Я была рядовым з/к, имевшим срок 5 лет. Немногим более года я провела во внутренней тюрьме УКГБ Ленинграда, остальное время в лагерях, отбыв свой срок «от звонка до звонка». Не очень крепкая физически, не имевшая навыков к тяжелой работе, я страшно изматывалась и старалась изо всех сил. Я тогда не думала о том, что подневольный труд не предусматривает добросовестности. Несколько раз я тяжело болела. В зоне на 14-м была небольшая больничка-изолятор с двумя врачами: терапевтом из з/к Марией Ивановной Брандт, имевшей срок 20 лет КТР—каторжных работ, переведенную к нам в Мариянск с Колымы, и вольнонаемным хирургом, к которому никогда не обращалась. Тема лагерной и тюремной медицины особая. Об этом сейчас не буду. Не все сразу.

'Радостью были письма, которые можно было тогда получать неограниченно. Впрочем, и посылки тоже, и не только от родственников. Ограничения и новые устрожающие правила ввели, когда мы уже были в Мордовии, в конце 1961 г. (Есть о чем задуматься, правда? В стране расцвет свободы, расцвет оттепели, а в политзонах — резкое утяжеление режима).

Один раз за мое тайшетское время я побывала в карцере. Это была пытка холодом. Я отказалась идти ночью раз-

- 156 -

гружать вагоны, т. к. по инструкции у меня должен был быть бушлат и валенки. Теплого бушлата мне не выдали и валенки были б/у. За что и попала в неотапливаемый карцер. Всю ночь промучилась, а под утро в какой-то щели мы с подругой обнаружили клочки газеты и расстелив их, легли на нары. К счастью, меня на другой день выпустили.

Не то в феврале, не то в марте 1961 освобождалась сектанктка Стефания В. Она была родом с Западной Украины и требовала, чтоб ее отправили непосредственно в Польшу. Ей в этом отказывали, а она понимала, что в ином случае ее вновь арестуют, т. к. сектанткой она, отбыв немалый срок, осталась. Ее решили силой вытолкнуть на зону. «Сестры» и бывшие в зоне другие сочувствующие ей, окружили ее, чтоб не допустить этого. Некоторое время они так ее продержали, но в конечном итоге ее все-таки вывели за зону и дальнейшая судьба ее мне неизвестна.

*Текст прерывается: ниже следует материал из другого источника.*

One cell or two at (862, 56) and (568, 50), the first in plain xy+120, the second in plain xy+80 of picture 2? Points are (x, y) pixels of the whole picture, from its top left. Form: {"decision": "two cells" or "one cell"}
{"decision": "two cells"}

Вот тогда-то и приехали к нам Евстигнеев и его заместитель по оперативной части Курилин. Стали вызывать, допрашивать, запугивать. Несколько человек забрали в карцер. Искали «зачинщиков».

Отвлекаясь от этого сюжета, хочу выразить мое мнение о Евстигнееве и К°. Я считаю, что они все подлежат суду как преступники против человечности.

Свою работу они выполняли со вкусом и удовольствием. Все они были садисты и циники. Возвращение к общечеловеческим нормам, к понятию о том, что человеческая жизнь представляет собой приоритетную ценность, им просто недоступно. Поэтому они и не признают за собой вины. Поэтому они и не способны на раскаяние. Их лучшее время жизни — время бесконтрольной власти над беззащитными людьми. Они столпы и опора самой бесчеловечной в мире системы. И не к нашей чести все или почти вое они персональные пенсионеры, пользующиеся .разными льготами. За какие такие заслуги перед народом и страной?!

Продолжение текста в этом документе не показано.